Council investigates collapse of a section of Ludlow town walls
Shropshire Council is investigating after a 10-metre-long section of Ludlow’s historic town walls collapsed near to St Laurence’s Church earlier today (Monday 18 February 2013).
Officers from the council’s environmental maintenance team have carried out an initial inspection of the damaged section of wall and, for safety reasons, arranged for it to be fenced off by their contractor, Ringway.
At the same time, officers from the council’s historic environment team have carried out an assessment of the damage, and will now carry out further investigations to determine the cause of the collapse and the work that will need to be carried out to repair the damaged section of wall.
The Ludlow town walls are one of the most complete ancient perimeter defences of any historic town in England. The walls are some 800 years old and a significant visitor attraction in Ludlow.
Martin Taylor-Smith, Shropshire Council’s Cabinet member responsible for assets, and Shropshire Councillor for Ludlow South, said:
“Council officers were quickly on the scene to assess the scale of the damage and to make the area safe.

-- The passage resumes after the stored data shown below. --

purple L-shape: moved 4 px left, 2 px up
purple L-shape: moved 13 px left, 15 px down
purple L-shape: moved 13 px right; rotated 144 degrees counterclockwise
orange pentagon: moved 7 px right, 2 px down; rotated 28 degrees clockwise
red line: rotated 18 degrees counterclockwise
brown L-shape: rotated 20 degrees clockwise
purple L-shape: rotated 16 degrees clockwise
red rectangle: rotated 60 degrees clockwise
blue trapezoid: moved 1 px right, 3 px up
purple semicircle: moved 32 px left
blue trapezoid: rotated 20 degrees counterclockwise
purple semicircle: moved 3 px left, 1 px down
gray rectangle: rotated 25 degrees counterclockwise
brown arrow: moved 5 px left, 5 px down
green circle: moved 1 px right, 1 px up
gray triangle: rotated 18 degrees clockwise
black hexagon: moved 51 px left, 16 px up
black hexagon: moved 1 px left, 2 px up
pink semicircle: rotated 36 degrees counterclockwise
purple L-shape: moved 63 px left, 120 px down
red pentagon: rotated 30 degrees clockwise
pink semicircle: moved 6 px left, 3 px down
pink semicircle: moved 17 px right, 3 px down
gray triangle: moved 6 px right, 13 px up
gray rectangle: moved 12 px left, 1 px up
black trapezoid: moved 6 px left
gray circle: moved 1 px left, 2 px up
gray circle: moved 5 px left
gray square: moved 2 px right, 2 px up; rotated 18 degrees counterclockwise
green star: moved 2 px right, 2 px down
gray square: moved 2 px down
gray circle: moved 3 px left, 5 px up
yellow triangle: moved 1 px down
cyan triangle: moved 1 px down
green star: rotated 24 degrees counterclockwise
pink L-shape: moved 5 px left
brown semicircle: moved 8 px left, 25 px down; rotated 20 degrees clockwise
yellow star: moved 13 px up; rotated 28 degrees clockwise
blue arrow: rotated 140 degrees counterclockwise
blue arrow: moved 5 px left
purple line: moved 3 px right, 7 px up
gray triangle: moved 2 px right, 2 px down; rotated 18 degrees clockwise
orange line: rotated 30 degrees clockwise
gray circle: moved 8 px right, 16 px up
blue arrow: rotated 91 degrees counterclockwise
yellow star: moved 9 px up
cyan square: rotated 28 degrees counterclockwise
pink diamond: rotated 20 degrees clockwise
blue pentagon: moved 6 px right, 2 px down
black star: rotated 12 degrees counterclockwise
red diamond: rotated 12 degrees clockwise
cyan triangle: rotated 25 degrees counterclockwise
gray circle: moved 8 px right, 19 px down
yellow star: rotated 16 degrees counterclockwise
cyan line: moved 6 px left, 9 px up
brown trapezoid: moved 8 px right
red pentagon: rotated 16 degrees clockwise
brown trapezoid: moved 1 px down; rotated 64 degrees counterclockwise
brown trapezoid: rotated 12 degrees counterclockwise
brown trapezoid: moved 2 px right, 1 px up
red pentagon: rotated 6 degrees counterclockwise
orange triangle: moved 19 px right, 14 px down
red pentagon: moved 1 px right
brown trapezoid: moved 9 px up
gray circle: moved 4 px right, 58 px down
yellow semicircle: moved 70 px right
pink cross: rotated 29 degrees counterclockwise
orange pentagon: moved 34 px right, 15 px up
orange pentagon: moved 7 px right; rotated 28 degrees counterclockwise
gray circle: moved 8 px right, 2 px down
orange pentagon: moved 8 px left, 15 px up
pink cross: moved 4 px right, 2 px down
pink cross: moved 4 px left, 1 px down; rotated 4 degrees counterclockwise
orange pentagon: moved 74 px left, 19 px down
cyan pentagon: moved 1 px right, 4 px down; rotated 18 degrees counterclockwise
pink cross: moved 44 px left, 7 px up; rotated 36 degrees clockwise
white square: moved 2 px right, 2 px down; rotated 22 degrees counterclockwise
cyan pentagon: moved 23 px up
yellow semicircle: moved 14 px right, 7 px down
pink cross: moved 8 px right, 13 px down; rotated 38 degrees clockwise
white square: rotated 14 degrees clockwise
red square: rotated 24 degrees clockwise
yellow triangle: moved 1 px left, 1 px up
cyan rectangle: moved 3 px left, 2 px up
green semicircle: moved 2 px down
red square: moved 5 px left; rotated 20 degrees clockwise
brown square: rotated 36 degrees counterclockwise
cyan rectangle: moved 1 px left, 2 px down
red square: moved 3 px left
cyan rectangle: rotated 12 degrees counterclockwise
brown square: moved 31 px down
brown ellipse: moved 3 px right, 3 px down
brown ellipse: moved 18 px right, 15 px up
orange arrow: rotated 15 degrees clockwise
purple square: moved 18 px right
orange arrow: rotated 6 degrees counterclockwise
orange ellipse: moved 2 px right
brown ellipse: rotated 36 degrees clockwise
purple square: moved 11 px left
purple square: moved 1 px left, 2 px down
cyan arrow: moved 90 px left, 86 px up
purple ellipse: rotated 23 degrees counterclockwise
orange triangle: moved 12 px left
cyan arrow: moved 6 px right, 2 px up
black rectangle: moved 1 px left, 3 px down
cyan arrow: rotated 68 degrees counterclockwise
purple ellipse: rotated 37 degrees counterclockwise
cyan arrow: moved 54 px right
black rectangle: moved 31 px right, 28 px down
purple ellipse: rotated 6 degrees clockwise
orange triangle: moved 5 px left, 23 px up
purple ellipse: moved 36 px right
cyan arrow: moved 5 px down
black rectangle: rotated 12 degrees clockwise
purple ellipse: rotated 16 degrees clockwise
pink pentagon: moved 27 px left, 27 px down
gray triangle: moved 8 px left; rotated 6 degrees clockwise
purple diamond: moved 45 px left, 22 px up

We now need to carry out further investigations to determine what repairs are needed, and we will work closely with English Heritage on this. We can’t give any indication of cost until we have a surveyor’s report that provides an estimate. However, there will be no impact on council tax as any funding required will come from our reserves.”
Rosanna Taylor-Smith, Shropshire Councillor for Ludlow North, said:
“Luckily no-one was injured when the wall collapsed, although a car parked below was damaged by the falling debris. I visited the site at 9am and spoke to the contractors putting up the barriers who had been called out shortly after 3am. In the coming weeks, whilst repairs are carried out, I hope we can keep access open to the Garden of Rest for all to enjoy, as it is one of the most popular green areas of Ludlow.”
Ludlow Town Walls have been subject to a series of collapses in recent years, with repair costs approaching £1million, which has been jointly-funded by private owners, local councils, English Heritage and the Heritage Lottery Fund (HLF).
The Ludlow Town Walls Trust was set up in 2007 to help attract funding for this scheduled ancient monument. Chairman Richard Cundall is currently working with Shropshire Council officers to submit a further application to the HLF to address vulnerable areas along the north face.